• WORK ITEM
Nothing but the lines from the one containing "Évaluation de l'agence" through the final line of the listing should appear in the answer, each exactly as written.

*** Opening of SOURCE INFORMATION ***

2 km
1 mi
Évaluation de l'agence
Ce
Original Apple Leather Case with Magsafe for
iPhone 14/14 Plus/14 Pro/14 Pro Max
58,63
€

*** Close of SOURCE INFORMATION ***

• RESPONSE AREA
Évaluation de l'agence
Ce
Original Apple Leather Case with Magsafe for
iPhone 14/14 Plus/14 Pro/14 Pro Max
58,63
€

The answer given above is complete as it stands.